=== Source material ===
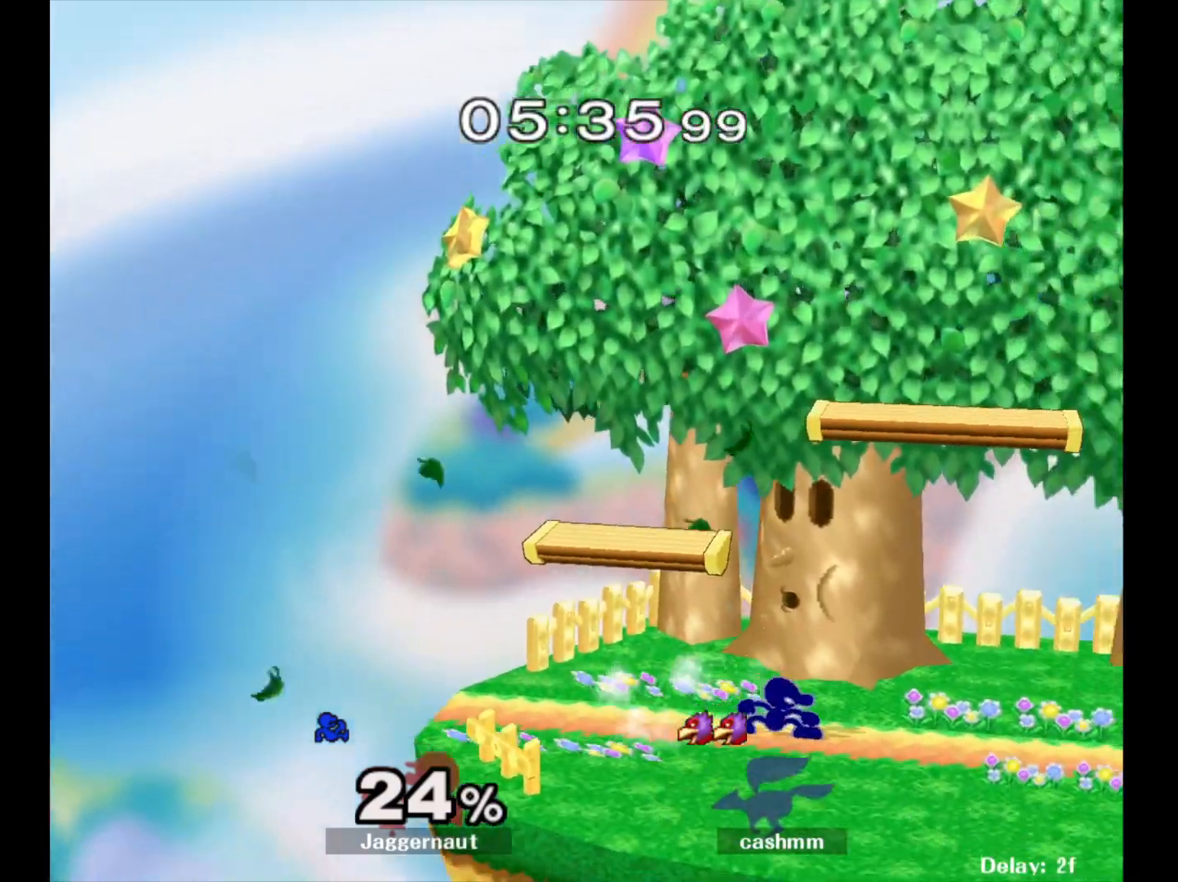
{"buttons": ["Y"], "left_stick": "down-right", "right_stick": "center", "events": [[17, "R1", "down"], [117, "Y", "up"], [117, "left_stick", "center"], [133, "R1", "up"], [217, "Y", "down"], [217, "left_stick", "down-right"], [300, "R1", "down"], [350, "Y", "up"], [367, "left_stick", "center"], [400, "R1", "up"], [467, "left_stick", "down-right"], [500, "Y", "down"]]}
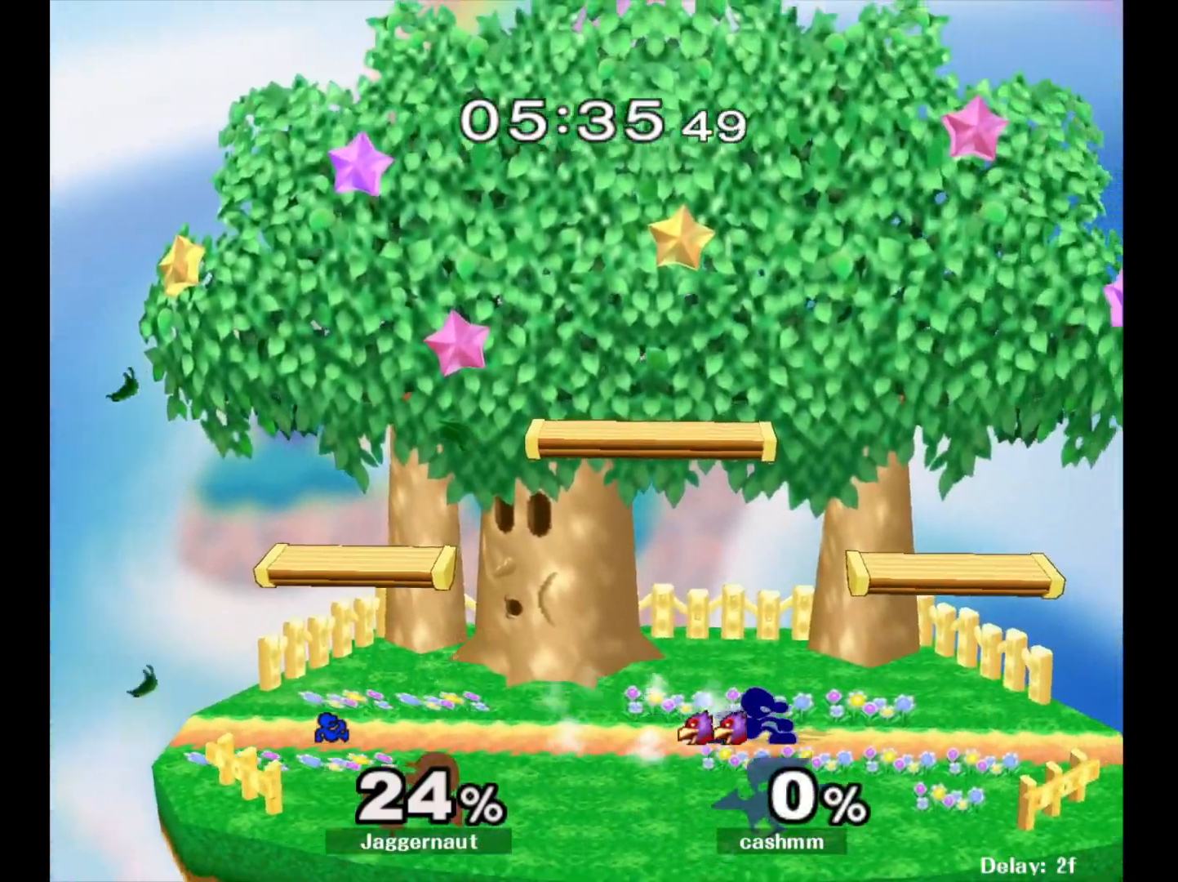
{"buttons": ["R1"], "left_stick": "down-right", "right_stick": "center", "events": [[67, "R1", "down"], [133, "Y", "up"], [133, "left_stick", "center"], [167, "R1", "up"], [233, "left_stick", "left"], [333, "Y", "down"], [333, "left_stick", "down-right"], [417, "R1", "down"], [500, "Y", "up"]]}
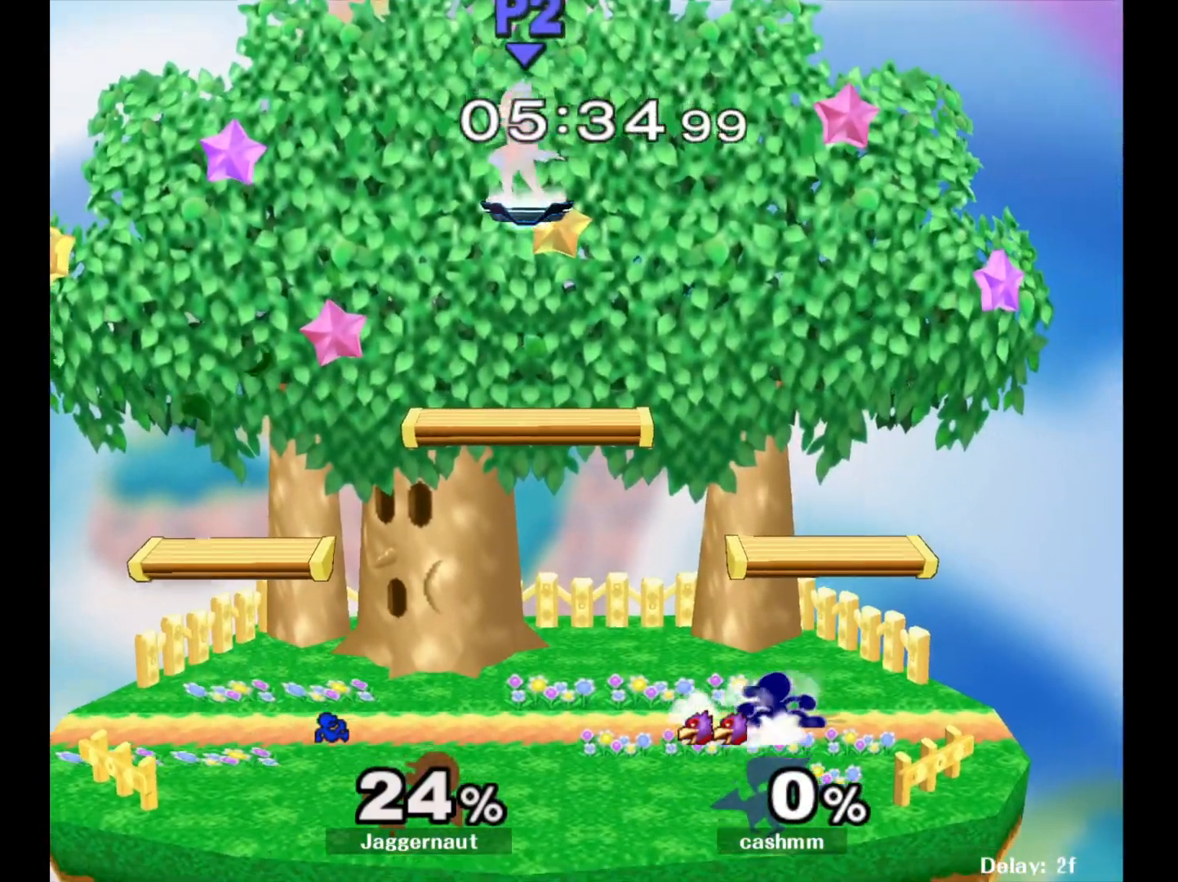
{"buttons": ["Y", "R1"], "left_stick": "down-right", "right_stick": "center", "events": [[17, "left_stick", "center"], [33, "R1", "up"], [100, "Y", "down"], [167, "left_stick", "left"], [217, "Y", "up"], [300, "Y", "down"], [417, "left_stick", "down-right"], [500, "R1", "down"]]}
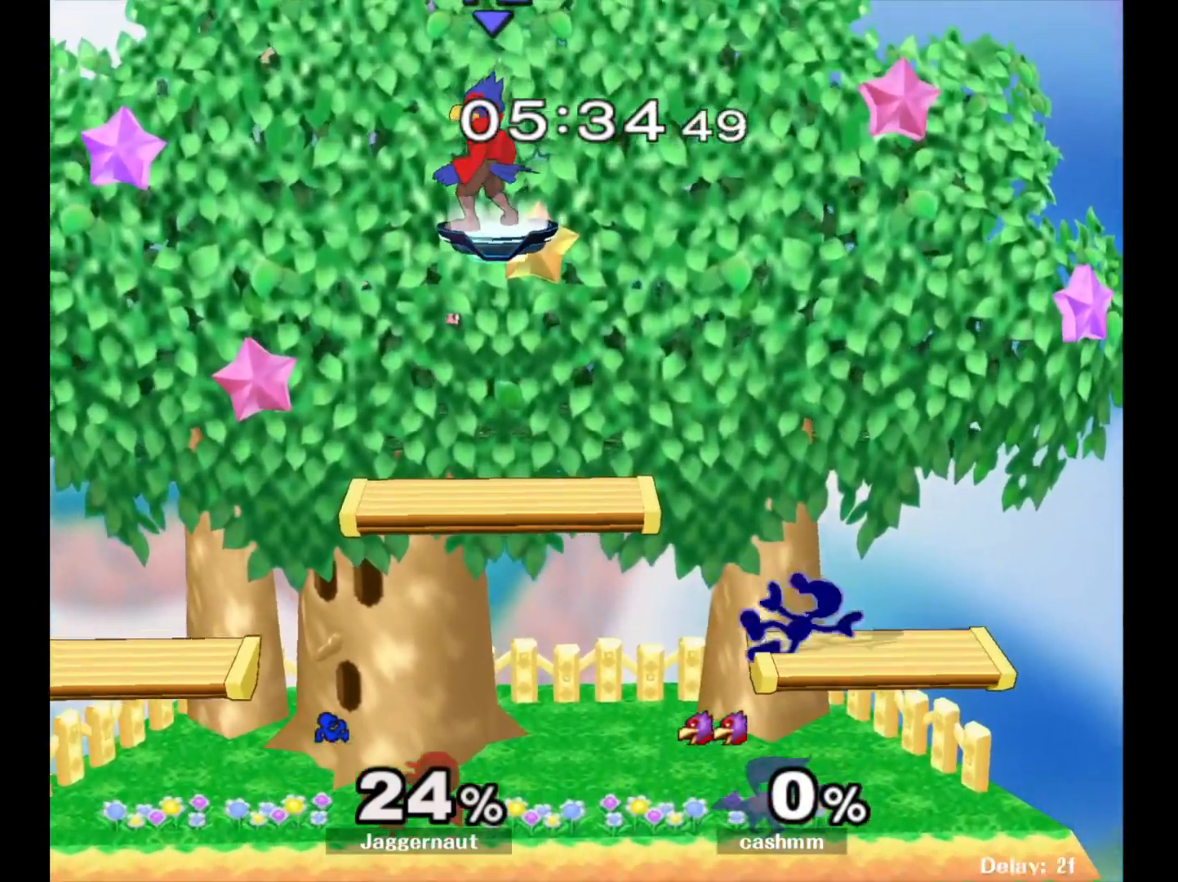
{"buttons": [], "left_stick": "left", "right_stick": "center", "events": [[83, "Y", "up"], [117, "R1", "up"], [133, "left_stick", "center"], [233, "Y", "down"], [250, "left_stick", "down-left"], [300, "R1", "down"], [367, "Y", "up"], [400, "R1", "up"], [400, "left_stick", "center"], [467, "left_stick", "left"]]}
===
* _Action item_: A word-for-word copy of all the data is required, minus the pictures.

* _Reply to the exercise_:
{"buttons": ["Y"], "left_stick": "down-right", "right_stick": "center", "events": [[17, "R1", "down"], [117, "Y", "up"], [117, "left_stick", "center"], [133, "R1", "up"], [217, "Y", "down"], [217, "left_stick", "down-right"], [300, "R1", "down"], [350, "Y", "up"], [367, "left_stick", "center"], [400, "R1", "up"], [467, "left_stick", "down-right"], [500, "Y", "down"]]}
{"buttons": ["R1"], "left_stick": "down-right", "right_stick": "center", "events": [[67, "R1", "down"], [133, "Y", "up"], [133, "left_stick", "center"], [167, "R1", "up"], [233, "left_stick", "left"], [333, "Y", "down"], [333, "left_stick", "down-right"], [417, "R1", "down"], [500, "Y", "up"]]}
{"buttons": ["Y", "R1"], "left_stick": "down-right", "right_stick": "center", "events": [[17, "left_stick", "center"], [33, "R1", "up"], [100, "Y", "down"], [167, "left_stick", "left"], [217, "Y", "up"], [300, "Y", "down"], [417, "left_stick", "down-right"], [500, "R1", "down"]]}
{"buttons": [], "left_stick": "left", "right_stick": "center", "events": [[83, "Y", "up"], [117, "R1", "up"], [133, "left_stick", "center"], [233, "Y", "down"], [250, "left_stick", "down-left"], [300, "R1", "down"], [367, "Y", "up"], [400, "R1", "up"], [400, "left_stick", "center"], [467, "left_stick", "left"]]}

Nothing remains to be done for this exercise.